H. Broise, T. Fournet, P.-M. Blanc
Les thermes du Sud : façade principale nord, entrée du frigidarium de la première phase monumentale.

94. La deuxième phase monumentale (datation provisoire : IIIe siècle)
Celle-ci correspond au passage à un plan symétrique qui rappelle celui des thermes dits de type impérial, mais avec un circuit inversé, l’axe central, comme dans la première phase, servant d’accès aux salles chaudes. Datées du IIIe siècle et réalisées selon des techniques de constructions très voisines de celles de la phase précédente, les salles ajoutées ou modifiées lors de ces travaux sont disposées selon un principe de symétrie plus ou moins rigoureux, dû probablement en partie aux difficultés d’extension sur les terrains voisins. Les deux salles tièdes de sortie (tepidaria), bien qu’occupant une position symétrique, ne sont pas en effet de la même taille. La salle froide (frigidarium), quant à elle, passe d’un plan rectangulaire à un plan octogonal imparfait.
105. La troisième phase monumentale (datation provisoire : IVe-Ve siècle)
C’est à cette époque que l’édifice thermal atteint son extension maximale grâce à l’acquisition d’une nouvelle bande de terrain à l’est, et de tout l’espace disponible à l’ouest, jusqu’à la rue du théâtre (n° 16). Le projet d’agrandissement et de restructuration respecte, au niveau de la distribution des espaces, l’axe de symétrie nord-sud créé lors de la phase précédente, mais avec des distorsions causées par les orientations des nouveaux terrains, qui sont différentes de celle de l’édifice originel. Les deux palestres monumentales, ceinturées de portiques, respectent l’orientation des terrains nouvellement acquis sur lesquels elles se dressent. Le raccord avec la partie centrale se situe au niveau des deux salles froides (frigidaria), construites de part et d’autre de la salle octogonale désormais transformée en salle tiède pourvue d’un grand bassin central.
Les thermes du Sud, caldarium est : relevé photogrammétrique de la coupole en opus caementicium (équidistance des courbes 10 cm).

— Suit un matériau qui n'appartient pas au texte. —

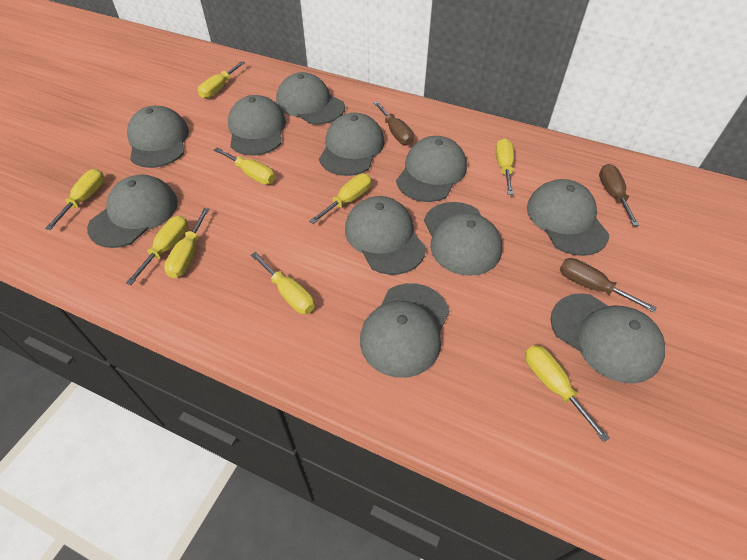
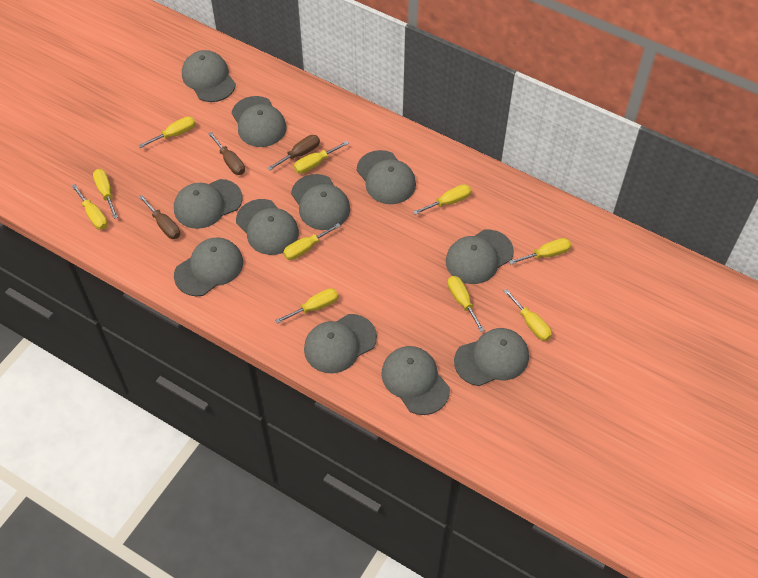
yellow screwdriver: 9 -> 10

116. La quatrième phase monumentale (datation provisoire VIe-VIIIe siècle)
Cette phase est caractérisée par l’érection d’une église à l’angle nord-est de l’édifice (n° 14), au détriment de celui-ci, et par la transformation en latrines d’une partie de la palestre est. La cohérence de ces travaux, le soin avec lequel ils ont été projetés et les transformations qu’ils ont provoquées à l’intérieur même du bâtiment prouvent qu’à cette époque les thermes étaient encore en pleine activité et que tout a été fait pour qu’ils le demeurent. La palestre est étant amputée à son extrémité nord par l’emprise de l’église, cette dernière a été construite à un niveau supérieur à celui des thermes afin de ménager un couloir voûté qui, passant sous l’église et parfaitement axé sur la palestre, permettait d’accéder à celle-ci directement à partir de la rue principale. La présence de ce passage tend à prouver que les latrines, qui occupent désormais la galerie sud et une partie de la galerie ouest de la palestre, n’étaient pas uniquement réservées à l’usage des baigneurs, mais qu’il s’agit de latrines publiques.
Les thermes du Sud, vue aérienne sur les salles axiales de l’édifice.

Photo Y. Guichard
12À cette phase appartient sans doute aussi le portique abritant l’accès oriental des thermes qui, adossé à l’escalier de l’église, s’ouvre à l’extrémité orientale de la palestre.
13En dehors de l’intérêt propre de cet ensemble, les thermes du Sud nous apportent des informations importantes sur le développement de ce quartier. Ils ne s’inscrivent pas dans un urbanisme conçu d’une façon globale et n’imposent pas une grille homogène à l’ensemble des parties qui les composent. On reconnaît cependant dans la première phase monumentale un alignement de salles dont l’axe forme un angle de 77° avec la rue principale est-ouest, dans le tracé que nous lui connaissons. On a toutes les raisons de penser que cet axe majeur de la ville est plus ancien que les thermes, dont la construction ne semble pas antérieure au milieu du IIe siècle, mais qui ont pu se développer comme une extension d’un édifice plus ancien situé plus à l’ouest et pouvant remonter à la fin de l’époque nabatéenne.